It's a little better than expected. But it's not good enough.
The U.S. economy grew at a meager 2 percent annual rate in the three months that ended Oct. 1, according to government data released Friday. That's a little faster than most forecasters were looking for. But this is just the first of the government's three GDP readings; these early estimates have a way of getting trimmed back when the final numbers are printed. Stay tuned.
The housing market remains the biggest damper on growth: investment in residential real estate plunged nearly 30 percent after the June expiration of the government's tax credits for first time home buyers. Falling home prices, high unemployment and the ongoing foreclosure mess are going to continue to weigh on the economy in future quarters. Maybe years.

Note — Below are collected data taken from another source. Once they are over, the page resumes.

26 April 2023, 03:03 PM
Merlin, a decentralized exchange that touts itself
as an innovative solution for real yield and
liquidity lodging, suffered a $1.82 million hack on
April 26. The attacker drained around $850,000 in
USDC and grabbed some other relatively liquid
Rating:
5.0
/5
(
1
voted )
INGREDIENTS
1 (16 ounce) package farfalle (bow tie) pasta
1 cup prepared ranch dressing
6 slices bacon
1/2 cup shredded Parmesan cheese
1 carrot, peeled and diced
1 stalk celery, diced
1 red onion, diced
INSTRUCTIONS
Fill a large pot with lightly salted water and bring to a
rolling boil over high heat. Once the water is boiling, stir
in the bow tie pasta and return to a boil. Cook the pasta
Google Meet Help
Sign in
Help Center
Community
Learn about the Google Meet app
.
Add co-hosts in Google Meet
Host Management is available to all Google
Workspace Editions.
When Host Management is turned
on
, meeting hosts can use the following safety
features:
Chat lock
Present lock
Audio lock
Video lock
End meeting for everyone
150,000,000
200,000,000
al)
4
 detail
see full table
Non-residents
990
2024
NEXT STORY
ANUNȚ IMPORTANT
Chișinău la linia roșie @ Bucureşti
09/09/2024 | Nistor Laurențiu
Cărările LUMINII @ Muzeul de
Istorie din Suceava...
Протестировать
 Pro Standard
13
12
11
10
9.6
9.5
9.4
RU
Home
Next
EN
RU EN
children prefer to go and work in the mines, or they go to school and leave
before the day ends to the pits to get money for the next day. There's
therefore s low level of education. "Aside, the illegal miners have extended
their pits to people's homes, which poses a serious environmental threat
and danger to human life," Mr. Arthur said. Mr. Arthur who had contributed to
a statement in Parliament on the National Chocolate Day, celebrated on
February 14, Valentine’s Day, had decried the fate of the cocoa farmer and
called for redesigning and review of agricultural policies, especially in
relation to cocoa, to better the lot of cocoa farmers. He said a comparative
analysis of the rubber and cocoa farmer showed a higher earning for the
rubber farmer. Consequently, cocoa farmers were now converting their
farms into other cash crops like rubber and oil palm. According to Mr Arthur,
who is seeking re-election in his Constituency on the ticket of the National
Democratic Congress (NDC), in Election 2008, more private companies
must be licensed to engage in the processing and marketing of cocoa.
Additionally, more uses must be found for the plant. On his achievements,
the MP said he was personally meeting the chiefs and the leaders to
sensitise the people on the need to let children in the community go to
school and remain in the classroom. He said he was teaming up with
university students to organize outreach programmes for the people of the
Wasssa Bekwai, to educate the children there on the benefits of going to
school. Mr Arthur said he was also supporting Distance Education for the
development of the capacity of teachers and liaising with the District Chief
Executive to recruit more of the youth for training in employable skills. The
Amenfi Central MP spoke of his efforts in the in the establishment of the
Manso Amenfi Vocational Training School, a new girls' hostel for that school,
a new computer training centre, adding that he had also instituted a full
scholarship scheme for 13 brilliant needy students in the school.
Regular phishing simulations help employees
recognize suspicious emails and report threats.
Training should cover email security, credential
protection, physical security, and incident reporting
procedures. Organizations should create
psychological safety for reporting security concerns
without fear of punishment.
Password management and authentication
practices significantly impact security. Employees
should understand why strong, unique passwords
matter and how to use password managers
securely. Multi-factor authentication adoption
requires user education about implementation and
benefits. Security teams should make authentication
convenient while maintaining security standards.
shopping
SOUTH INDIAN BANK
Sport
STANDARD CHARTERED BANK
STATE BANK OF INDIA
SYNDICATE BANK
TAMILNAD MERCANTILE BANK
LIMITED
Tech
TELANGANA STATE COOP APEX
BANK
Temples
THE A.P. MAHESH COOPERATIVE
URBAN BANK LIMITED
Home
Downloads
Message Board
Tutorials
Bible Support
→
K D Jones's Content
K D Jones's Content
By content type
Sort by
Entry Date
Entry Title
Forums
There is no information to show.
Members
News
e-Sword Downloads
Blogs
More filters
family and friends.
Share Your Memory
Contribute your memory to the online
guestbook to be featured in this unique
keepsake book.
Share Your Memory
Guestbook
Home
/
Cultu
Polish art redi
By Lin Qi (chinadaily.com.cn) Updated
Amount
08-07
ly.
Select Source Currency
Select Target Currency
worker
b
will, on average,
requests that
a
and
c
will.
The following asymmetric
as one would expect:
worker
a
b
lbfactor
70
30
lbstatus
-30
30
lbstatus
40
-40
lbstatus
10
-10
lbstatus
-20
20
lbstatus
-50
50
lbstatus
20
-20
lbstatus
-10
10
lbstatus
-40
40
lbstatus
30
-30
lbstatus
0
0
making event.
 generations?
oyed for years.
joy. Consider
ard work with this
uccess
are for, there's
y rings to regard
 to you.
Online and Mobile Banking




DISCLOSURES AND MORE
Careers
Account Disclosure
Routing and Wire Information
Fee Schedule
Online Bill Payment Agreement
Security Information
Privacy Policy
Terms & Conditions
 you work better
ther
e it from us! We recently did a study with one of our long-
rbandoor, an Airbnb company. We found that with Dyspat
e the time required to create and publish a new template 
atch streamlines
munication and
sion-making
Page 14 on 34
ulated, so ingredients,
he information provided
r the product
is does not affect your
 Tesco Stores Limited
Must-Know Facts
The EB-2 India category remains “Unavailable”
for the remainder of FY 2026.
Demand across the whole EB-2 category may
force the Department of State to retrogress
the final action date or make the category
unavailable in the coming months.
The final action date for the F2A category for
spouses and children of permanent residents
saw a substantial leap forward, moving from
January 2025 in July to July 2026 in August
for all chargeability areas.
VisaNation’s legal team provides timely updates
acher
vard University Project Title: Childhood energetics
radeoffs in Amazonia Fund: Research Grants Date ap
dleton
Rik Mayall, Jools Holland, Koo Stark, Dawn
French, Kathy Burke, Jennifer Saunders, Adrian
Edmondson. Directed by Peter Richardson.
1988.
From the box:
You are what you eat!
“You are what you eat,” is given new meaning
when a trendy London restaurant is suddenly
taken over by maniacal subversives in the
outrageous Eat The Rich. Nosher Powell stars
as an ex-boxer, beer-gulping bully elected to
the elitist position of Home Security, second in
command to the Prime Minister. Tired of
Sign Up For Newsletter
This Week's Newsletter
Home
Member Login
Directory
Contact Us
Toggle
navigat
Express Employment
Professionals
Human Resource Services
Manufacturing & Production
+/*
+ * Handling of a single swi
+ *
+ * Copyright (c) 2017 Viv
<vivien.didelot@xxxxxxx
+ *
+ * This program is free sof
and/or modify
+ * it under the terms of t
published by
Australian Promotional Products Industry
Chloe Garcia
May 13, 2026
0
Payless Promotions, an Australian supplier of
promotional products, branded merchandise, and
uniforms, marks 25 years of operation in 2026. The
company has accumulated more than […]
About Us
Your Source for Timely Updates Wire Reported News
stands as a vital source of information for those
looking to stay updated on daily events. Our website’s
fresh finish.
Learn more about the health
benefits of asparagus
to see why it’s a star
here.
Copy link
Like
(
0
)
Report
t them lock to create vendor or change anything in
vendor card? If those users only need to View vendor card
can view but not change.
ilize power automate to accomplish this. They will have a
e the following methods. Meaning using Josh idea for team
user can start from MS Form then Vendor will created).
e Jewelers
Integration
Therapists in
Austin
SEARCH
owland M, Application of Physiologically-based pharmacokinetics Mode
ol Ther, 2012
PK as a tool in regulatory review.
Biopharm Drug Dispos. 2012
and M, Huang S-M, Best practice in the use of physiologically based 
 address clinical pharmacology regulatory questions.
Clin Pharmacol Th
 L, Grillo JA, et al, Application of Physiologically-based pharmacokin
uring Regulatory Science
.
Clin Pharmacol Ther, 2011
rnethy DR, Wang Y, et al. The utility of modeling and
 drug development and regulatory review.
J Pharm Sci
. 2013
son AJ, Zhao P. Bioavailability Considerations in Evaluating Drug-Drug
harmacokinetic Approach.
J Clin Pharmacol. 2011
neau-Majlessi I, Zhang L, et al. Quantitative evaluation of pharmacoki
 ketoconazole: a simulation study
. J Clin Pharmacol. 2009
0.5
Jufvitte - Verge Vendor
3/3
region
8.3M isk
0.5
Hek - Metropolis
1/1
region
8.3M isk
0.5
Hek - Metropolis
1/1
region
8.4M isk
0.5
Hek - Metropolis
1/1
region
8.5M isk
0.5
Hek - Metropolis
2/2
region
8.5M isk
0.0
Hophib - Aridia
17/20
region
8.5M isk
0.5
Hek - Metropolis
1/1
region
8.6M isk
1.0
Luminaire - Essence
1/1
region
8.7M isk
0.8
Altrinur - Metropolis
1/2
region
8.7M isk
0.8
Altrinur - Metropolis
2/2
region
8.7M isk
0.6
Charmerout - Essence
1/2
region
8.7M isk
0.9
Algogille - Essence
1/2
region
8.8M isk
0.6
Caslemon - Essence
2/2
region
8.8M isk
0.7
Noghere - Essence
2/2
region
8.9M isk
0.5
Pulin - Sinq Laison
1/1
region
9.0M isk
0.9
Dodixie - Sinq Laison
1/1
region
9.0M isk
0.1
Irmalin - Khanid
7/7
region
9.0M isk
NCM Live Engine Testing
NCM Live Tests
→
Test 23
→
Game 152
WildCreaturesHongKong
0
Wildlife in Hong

Much of the gain in third quarter GDP came from businesses taking advantage of extremely low borrowing costs to buy new equipment, extending a shopping spree that's been underway all year. Business investment rose 12 percent in the third quarter. But that was less than half the pace of the second quarter, suggesting the boost from business spending may be fading. Even if it holds up, that investment isn't creating jobs. If anything, companies are investing in software and machinery to boost productivity from existing workers so they don't have to hire more people.
Consumers did their part - boosting consumption spending by 2.6 percent. But they had to dip into savings to pay for it, so that's not sustainable. Much of that spending went to buy goods made overseas: imports jumped 17 percent, more than three times the gain in exports. Despite weakness in the dollar, that trade gap widened, further damping down GDP growth.
There's no mystery behind the causes of yet another quarter of weak economic growth. The federal government's stimulus spending may have headed off a deeper slide, but the impact of all that spending is fading. State and local governments are scrambling to fill big budget holes - and laying off workers to try to balance the books. The housing industry is in its worst slide in 60 years, and the latest data don't offer any hope it will recover soon. Some 3.5 million families have lost their home to foreclosure; there may be double or triple that number to come unless government or the lending industry comes up with effective solutions.
And with the midterm election just days away, there's little talk of wider solutions to the economic quagmire. The most common refrains on the campaign trails are vague promises to "fix" the deficit and create jobs. Specific proposals are in short supply.
That leaves the heavy lifting to the Federal Reserve, which has been making loud noises about embarking on another half-trillion-dollar shopping spree for government bonds - with the goal of pushing bond prices higher and interest rates lower. That may help people who own bonds - like banks, insurance companies and other big investors. But bargain basement rates haven't done much to get banks lending or businesses hiring. There's little indication that another round of bond-buying by the Fed will change that.